__PROBLEM__. An exact reproduction of the entries is needed. Keep all pictures out of it.

Pictures paired with source code:
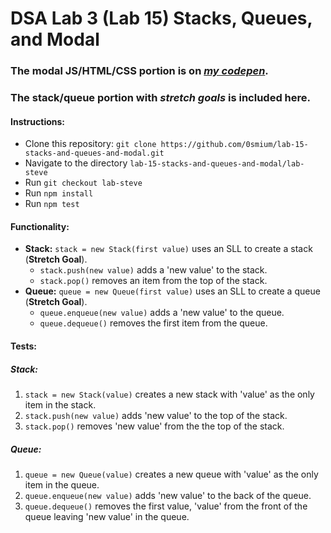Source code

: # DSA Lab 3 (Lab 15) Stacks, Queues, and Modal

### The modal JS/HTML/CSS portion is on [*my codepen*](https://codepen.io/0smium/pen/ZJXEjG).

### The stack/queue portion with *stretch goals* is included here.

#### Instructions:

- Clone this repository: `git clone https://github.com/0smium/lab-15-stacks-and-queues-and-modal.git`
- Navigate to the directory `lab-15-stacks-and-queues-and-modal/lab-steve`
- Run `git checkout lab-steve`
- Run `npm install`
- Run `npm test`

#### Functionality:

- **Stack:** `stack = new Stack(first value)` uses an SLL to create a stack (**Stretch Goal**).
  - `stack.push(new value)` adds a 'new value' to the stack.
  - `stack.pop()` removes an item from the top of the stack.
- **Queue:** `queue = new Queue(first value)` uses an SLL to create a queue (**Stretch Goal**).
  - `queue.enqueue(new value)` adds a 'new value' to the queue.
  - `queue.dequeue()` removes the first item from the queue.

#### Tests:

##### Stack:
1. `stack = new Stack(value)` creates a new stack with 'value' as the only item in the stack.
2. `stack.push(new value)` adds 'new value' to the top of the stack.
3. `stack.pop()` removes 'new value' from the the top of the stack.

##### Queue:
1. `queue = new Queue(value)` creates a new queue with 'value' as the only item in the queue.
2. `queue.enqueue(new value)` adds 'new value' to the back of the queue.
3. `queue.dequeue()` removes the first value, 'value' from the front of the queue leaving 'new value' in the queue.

__RESPONSE AREA__.
Source code

: # DSA Lab 3 (Lab 15) Stacks, Queues, and Modal

### The modal JS/HTML/CSS portion is on [*my codepen*](https://codepen.io/0smium/pen/ZJXEjG).

### The stack/queue portion with *stretch goals* is included here.

#### Instructions:

- Clone this repository: `git clone https://github.com/0smium/lab-15-stacks-and-queues-and-modal.git`
- Navigate to the directory `lab-15-stacks-and-queues-and-modal/lab-steve`
- Run `git checkout lab-steve`
- Run `npm install`
- Run `npm test`

#### Functionality:

- **Stack:** `stack = new Stack(first value)` uses an SLL to create a stack (**Stretch Goal**).
  - `stack.push(new value)` adds a 'new value' to the stack.
  - `stack.pop()` removes an item from the top of the stack.
- **Queue:** `queue = new Queue(first value)` uses an SLL to create a queue (**Stretch Goal**).
  - `queue.enqueue(new value)` adds a 'new value' to the queue.
  - `queue.dequeue()` removes the first item from the queue.

#### Tests:

##### Stack:
1. `stack = new Stack(value)` creates a new stack with 'value' as the only item in the stack.
2. `stack.push(new value)` adds 'new value' to the top of the stack.
3. `stack.pop()` removes 'new value' from the the top of the stack.

##### Queue:
1. `queue = new Queue(value)` creates a new queue with 'value' as the only item in the queue.
2. `queue.enqueue(new value)` adds 'new value' to the back of the queue.
3. `queue.dequeue()` removes the first value, 'value' from the front of the queue leaving 'new value' in the queue.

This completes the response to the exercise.